The "No UPCODE Act" aims to refine Medicare Advantage risk adjustment by using two years of diagnostic data, excluding diagnoses from chart reviews/assessments, and addressing coding differences between Medicare Advantage and traditional Medicare.
Bill Cassidy
Senator
LA
The "No UPCODE Act" aims to refine Medicare Advantage risk adjustment by utilizing two years of diagnostic data, excluding diagnoses from chart reviews or health risk assessments, and addressing coding differences between Medicare Advantage and traditional Medicare. This bill requires the Secretary to evaluate and adjust for coding pattern differences to ensure fair payments. These changes would start in 2026.
Congress is looking at changing how Medicare Advantage plans get paid with the "No UPCODE Act." In simple terms, the government pays these private health plans more for sicker patients. This bill aims to fine-tune how they figure out just how sick someone is, a process called risk adjustment. Starting in 2026, the plan is to use two years of patient health data, instead of just one, hoping for a more accurate picture.
So, what's changing under the hood? First, the shift to using two years of diagnostic data for risk calculations (Sec. 2) is meant to smooth out year-to-year variations and potentially give a more stable assessment of a person's long-term health needs. Think of it like looking at your average spending over two months instead of just one to get a better budget baseline. The goal is to make the payment adjustments more reflective of ongoing health conditions rather than short-term fluctuations.
Here's a significant shift: the bill proposes excluding diagnoses that only come from chart reviews or those health risk assessments (HRAs) many plans ask members to fill out (Sec. 2). Currently, plans can use these tools to identify conditions, which can increase their payments. The idea here is to clamp down on diagnoses that might not reflect actual treatment or ongoing care, potentially reducing incentives for plans to 'upcode' or inflate risk scores just by digging through records or asking survey questions. However, this also raises questions: could legitimate conditions identified only through a thorough chart review or an HRA be missed, potentially leading to underpayments for plans managing genuinely complex patients? The bill directs the Secretary to figure out how to identify and verify these diagnoses, but the specifics aren't laid out.

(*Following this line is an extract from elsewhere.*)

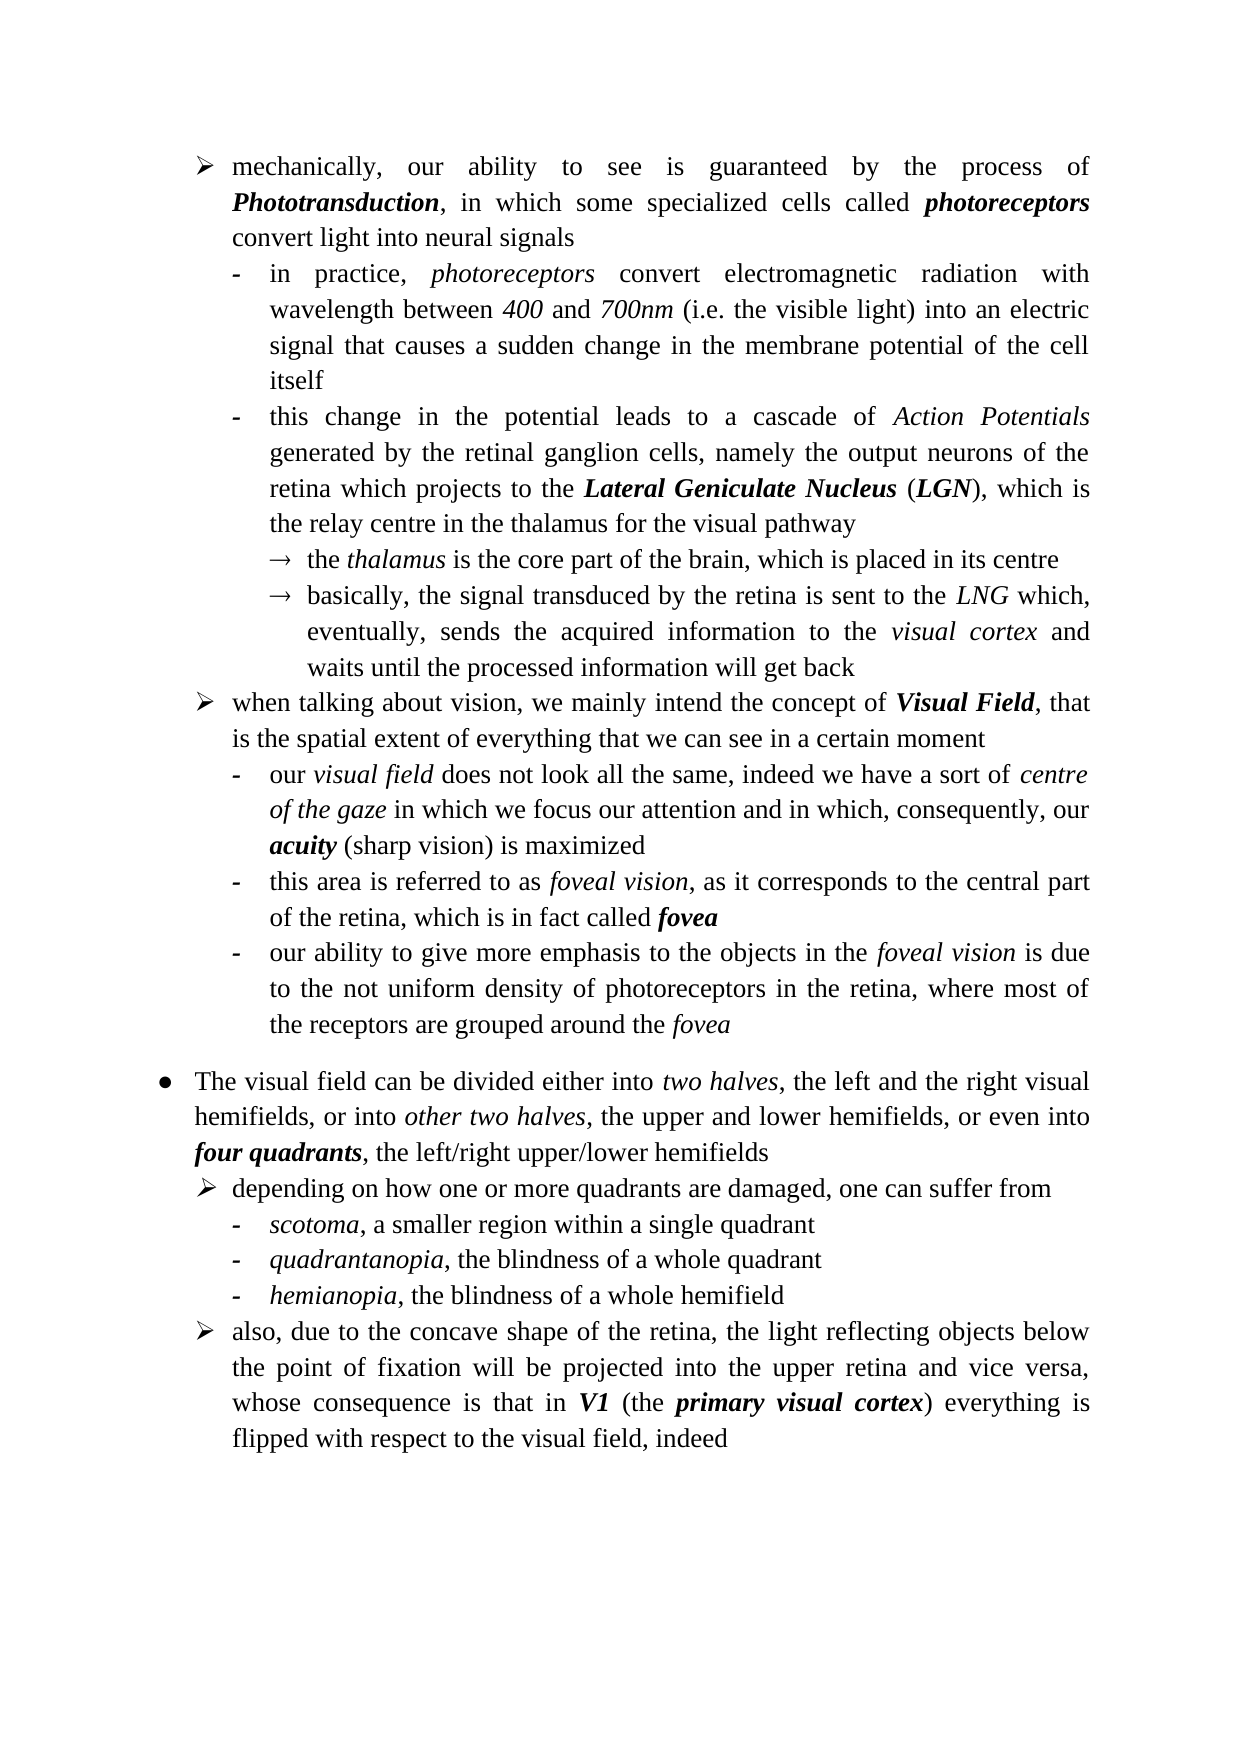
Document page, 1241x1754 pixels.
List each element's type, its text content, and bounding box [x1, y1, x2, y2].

list hemianopia, the blindness of a whole hemifield [232, 1279, 1090, 1310]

Finally, the bill tackles the long-observed differences in how health conditions are coded between Medicare Advantage plans and traditional Medicare (Parts A & B). Starting in 2026, the Secretary must evaluate how these coding pattern differences affect risk scores and then adjust payments to account for any inflation not explained by patient health (Sec. 2). This could happen at the plan level. The aim is fairness – ensuring plans aren't paid more simply because they are more aggressive coders than doctors in traditional Medicare. How exactly this adjustment will work and how much discretion the Secretary will have is something to watch, as it could significantly impact plan payments and, potentially, the benefits or premiums members see down the line.